Your curve form a loop fot $-\pi\le \theta \le \pi$.

The arc lenght in polar coordinates is: $ds=\sqrt{r^2+\left(\dfrac{dr}{d\theta}\right)^2} d\theta$.

Integrating for $-\pi \le\theta\le \pi$ ghives the leght of the loop.

Answer 4

For $$r(\varphi ) = \frac{a}{{{{\cos }^4}\left( {\frac{\varphi }{4}} \right)}}$$ you get a parametrization like so: $$c(\varphi ) = \left( {\begin{array}{*{20}{c}} {r(\varphi )} \\ \varphi \end{array}} \right)$$ It's velocity or tangent vector is given by $$\dot c(\varphi ) = \left( {\begin{array}{*{20}{c}} {\dot r(\varphi )} \\ \varphi \end{array}} \right) = \left( {\begin{array}{*{20}{c}} {\dot r(\varphi )} \\ 1 \end{array}} \right)$$ Calculate lenght for tangent vector: $$\begin{gathered} {\left\| {\dot c(\varphi )} \right\|^2} = \dot c(\varphi ) \cdot \dot c(\varphi ) = \dot r{(\varphi )^2} + 1 \hfill \\ \left\| {\dot c(\varphi )} \right\| = \sqrt {\dot r{{(\varphi )}^2} + 1} \hfill \\ \end{gathered} $$ So you are ready to integrate: $$L(c)(\varphi ) = \int_0^\varphi {\left\| {\dot c(t)} \right\|} {\kern 1pt} dt = \int_0^\varphi {\sqrt {{a^2}{{\tan }^2}\left( {\frac{t}{4}} \right){{\sec }^8}\left( {\frac{t}{4}} \right) + 1} } {\kern 1pt} dt$$

Answer 5

you can throw out the $a.$ i will work with $$r = \cos^{-4}(\theta/4), \frac{dr}{d\theta} = \cos^{-5}(\theta/4)\sin(\theta/4), ds = \sqrt{r^2 + \left(\frac{dr}{d\theta}\right)^2}=\cos^{-5}(\theta/4)$$ the length of the closed loop is $$ \int_{-\pi}^{\pi} ds = 2\int_0^\pi \cos^{-5}(\theta/4) \,d\theta= 8\int_0^{\pi/4}\cos^{-5} t \, dt=12.543617$$

Answer 6

After various responses of this case if you wish to work further along this class of polar curves I like to mention that these belong to McLauren polar curves.

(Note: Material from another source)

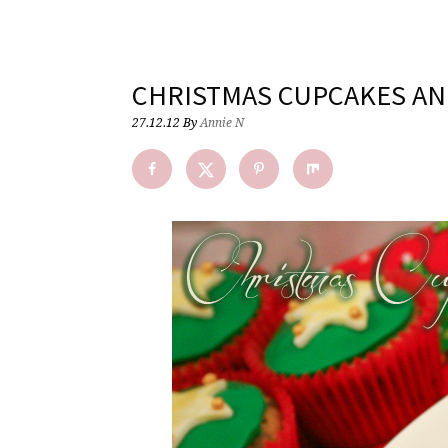
CHRISTMAS CUPCAKES AN
27.12.12
By
Annie N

$ r/a = \cos \theta + i \sin \theta. $ Raising to $n$th power we have by Euler theorem

$ (r/a)^n = \cos n\theta + i \sin n \theta $. Taking the real part,the set of McLauren's curves result.

$ r/a = ( \cos n\theta)^{1/n} $. $n$ can take integral, fractional , positive and negative values.

We have here the particular $ n= -\frac14$ case.

(Examples are a straight line, circle through origin , Lemniscate of Bernoulli, rectangular hyperbola, exponentiated roses, some of which fall to origin and some towards radial asymptotes etc.)

Closed form arc length results can be obtained for a single branch/petal in terms of all $n$ values.